§ PROBLEM STATEMENT
Reproduce every row below word for word, leaving out the pictures.

§ GIVEN RECORDS
* * * * * * *
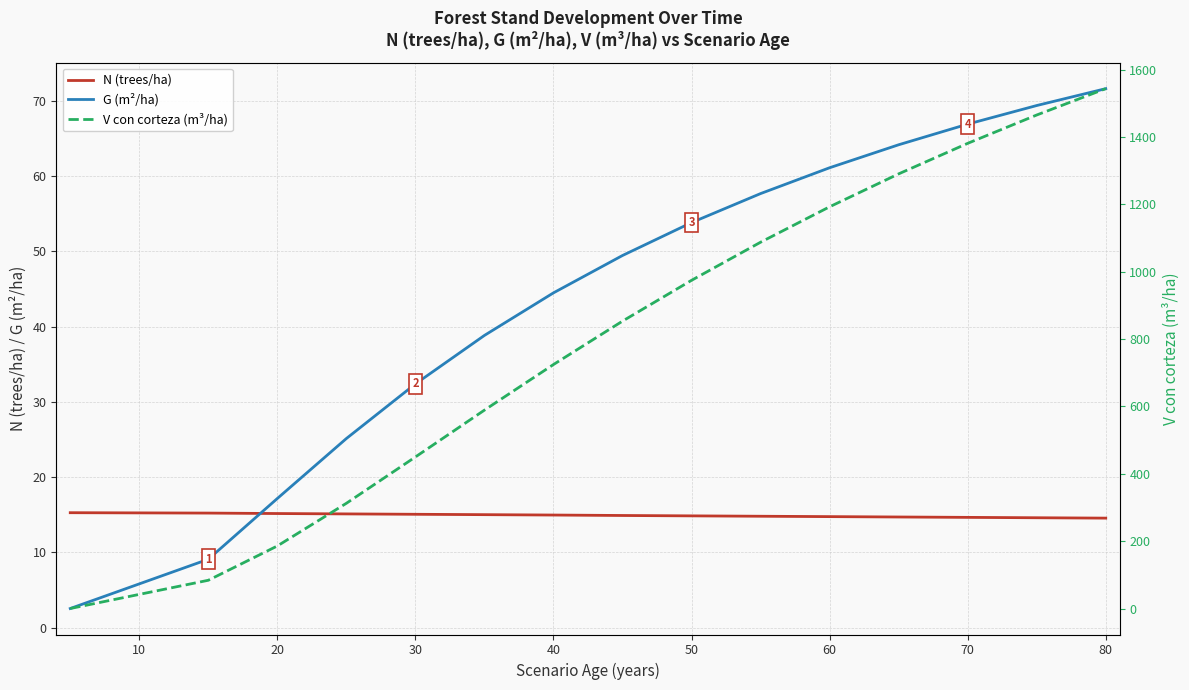

What is the average value of the G (m²/ha) series?

39.3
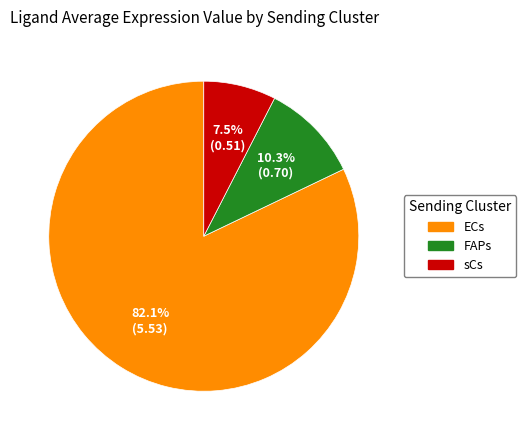

Is there any slice that represents more than half of the pie?

Yes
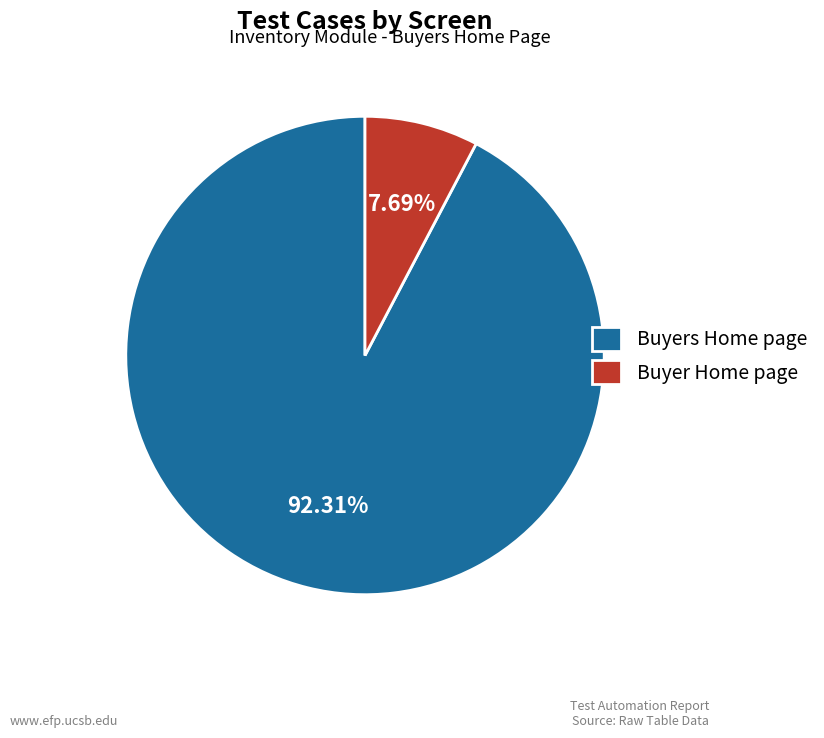

Which slice is the largest?

Buyers Home page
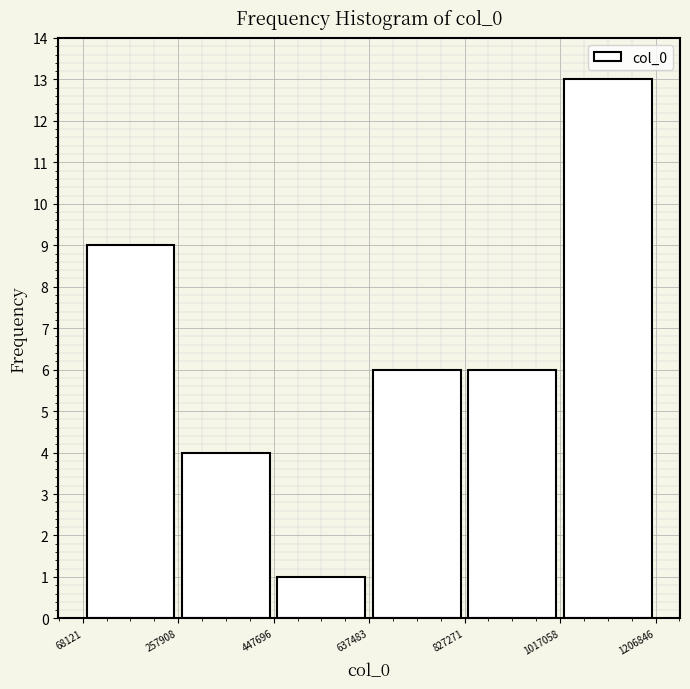

Over which range of the x-axis is the bar tallest?

1017058 to 1206846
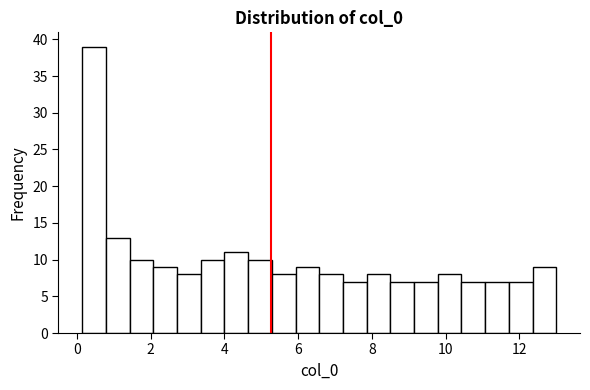

Around what value on the x-axis is the tallest bar? Give the approximate position of its centre, as read against the axis.

0.4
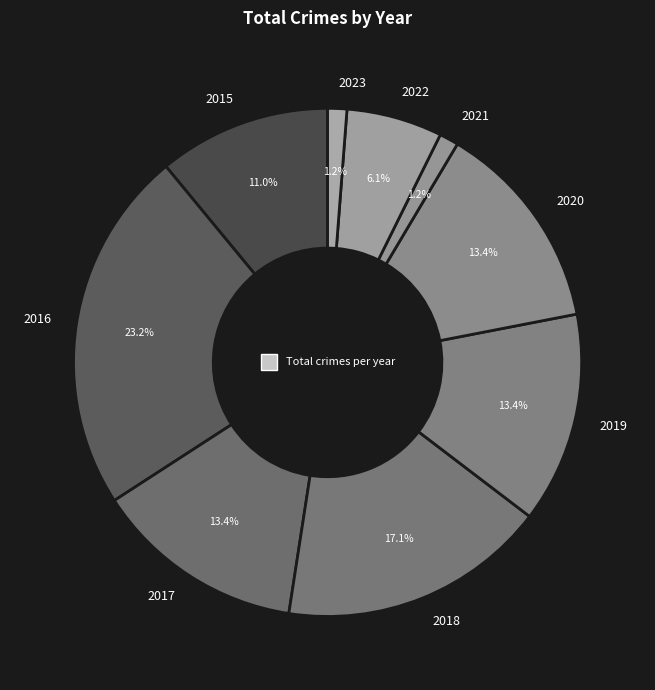

Does 2019 represent more than half of the total?

No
* * * * * * *
§ OUTPUT
What is the average value of the G (m²/ha) series?

39.3

Is there any slice that represents more than half of the pie?

Yes

Which slice is the largest?

Buyers Home page

Over which range of the x-axis is the bar tallest?

1017058 to 1206846

Around what value on the x-axis is the tallest bar? Give the approximate position of its centre, as read against the axis.

0.4

Does 2019 represent more than half of the total?

No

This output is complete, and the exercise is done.